The next bit of science is that frankencorn -- mutant grain -- is in pollen which drifts uncontrollably.  If you are raising corn next to an industrialist farmer using gene-altered grain, some of your own grain will also be mutant, inseminated by the wind.  The altered seed is patented so you will be sued for patent infringement.   This is real and happens here.  If you have neither the stomach nor the cash for a high powered lawyer, your only option will be to sell, though the actual culprit was just the wind.

The CSI team works their way back through this information far enough to turn the tables: the parents of the young man, who are capable of suing, can start a civil wrongful death claim against the industrialists who KNEW that in a small percentage of cases, their mutant corn could kill.  They say, shrugging, “This is like building a bridge or a dam.  It’s always known that some people will die, but it’s considered a legitimate price to pay for the greater good of the construction.”

By the time the episode plot sends out their three “trace” finders, the three include the handsome and aggressive guy who is now filling David Caruso’s slot so Caruso can use more energy on producing; the snarky little “Wolfe” who thinks he’s a shark; and the newest, a big black man with a child’s round face who happens to have a degree in Art History as well as his scientific training.  He’s the one who presents as a kind of naive dummy, good only for heavy-lifting, but turns out to find the crucial clue.  The three guys, arguing and deducing, find the smoking gun just over a berm: a huge feed lot with water run-off supplying e coli to the irrigation system of the truck garden.

feedlot

This is good story-telling, but I can tell you that a feedlot that size is a very noisy and unmistakably reeking place at a great distance.  A little berm wouldn’t be able to conceal it.

CSI Miami” is the most Disneyland of the versions: sentimental, ghastly (The one where the bad guy dissolved in a swimming pool full of intense alkali must have been fun for the special effects guys.), and based on a population where “bad things happen” for a lot of good old American reasons like greed, failure to bond, sex as a form of cash, and total loss of contact with reality.  

“CSI New York” has the same combination of horror and sentimentality but also a cast that’s a little more intelligent and better at the bitter jokes.  The plot lines in all CSI shows are based on today’s headlines and established practices, but just pushed a little bit.  The "CSI Effect" in negative terms leads to juries expecting more evidence, clearer, more cutting edge.  The truth is that the numbers of bodies are so great, the circumstances so ambiguous, the money so scarce and the motivation so slight that what we’ve got in the end is science fiction.

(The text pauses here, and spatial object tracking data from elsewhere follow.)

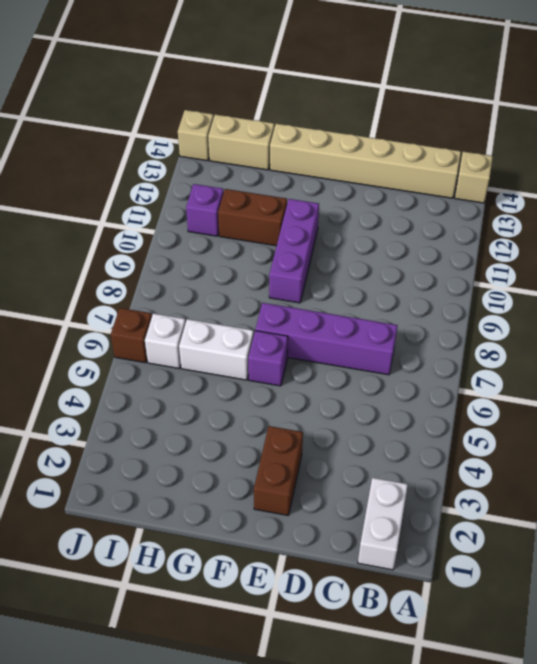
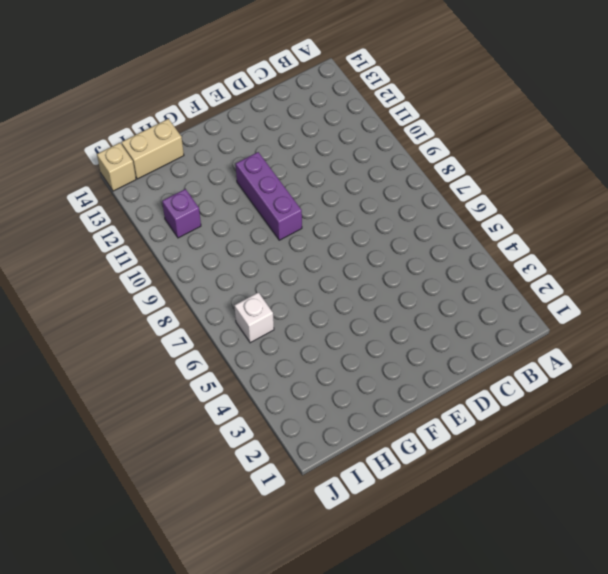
none -> tan brick A14 level 1
none -> white brick B1:B2 level 1
none -> tan brick B14:G14 level 1

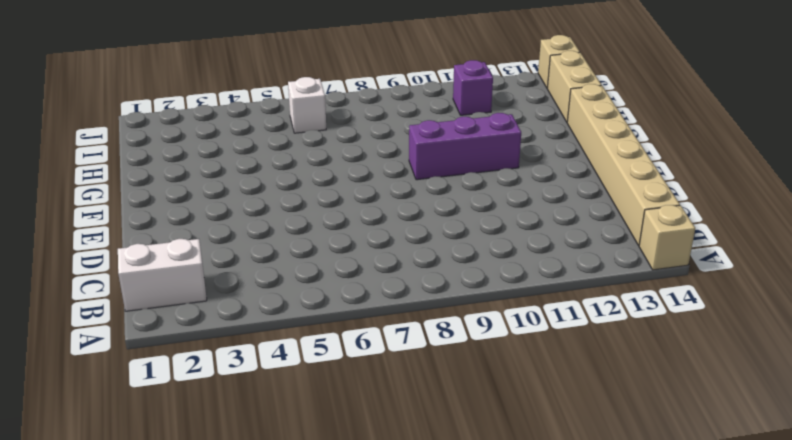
none -> purple brick C7:F7 level 1
none -> brown brick E2:E3 level 1
none -> purple brick F6 level 1

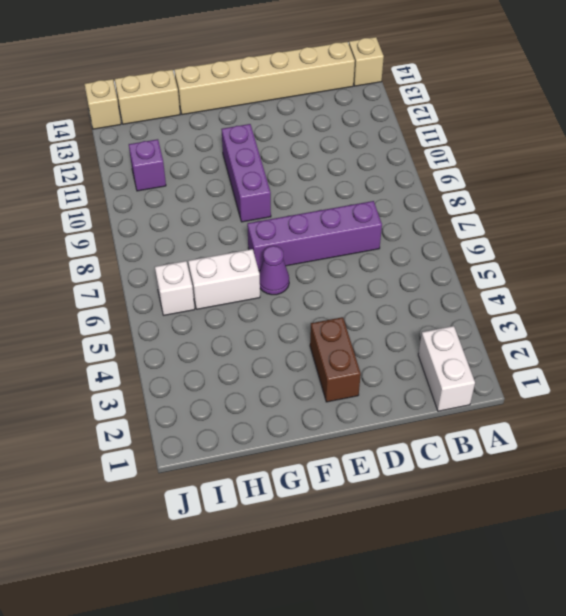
purple cone F6 level 1 -> purple brick F6 level 1
none -> brown brick G11:H11 level 1
none -> brown brick J6 level 1

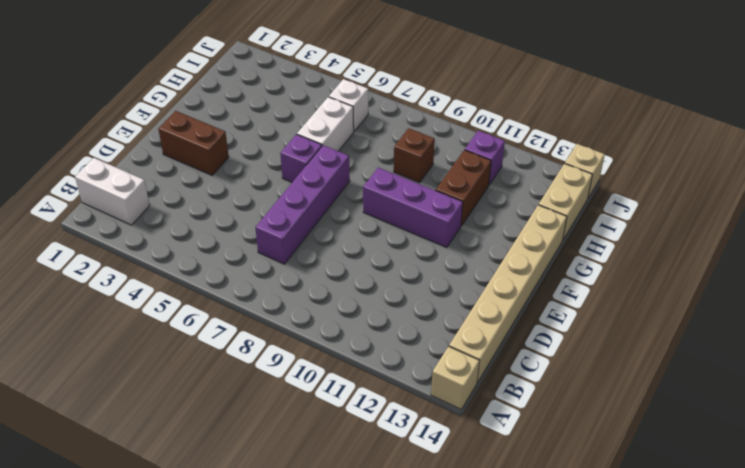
brown brick H9 level 1 -> brown brick J6 level 1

"CSI Effect" in positive terms is that the characters model diligence, dedication, and true caring about their fellow human beings.  Caruso plays his alpha male role as the compassionate protector.  Sinise plays his as the seeker of justice.  He’s a bit of a fool when it comes to love, but then, the Caruso character gets entangled with much more dubious women and stands by the ensuing sons.

Sometimes I think that the screenwriters are the true preachers of our times and far more effective theologians and ethicists than the college professors.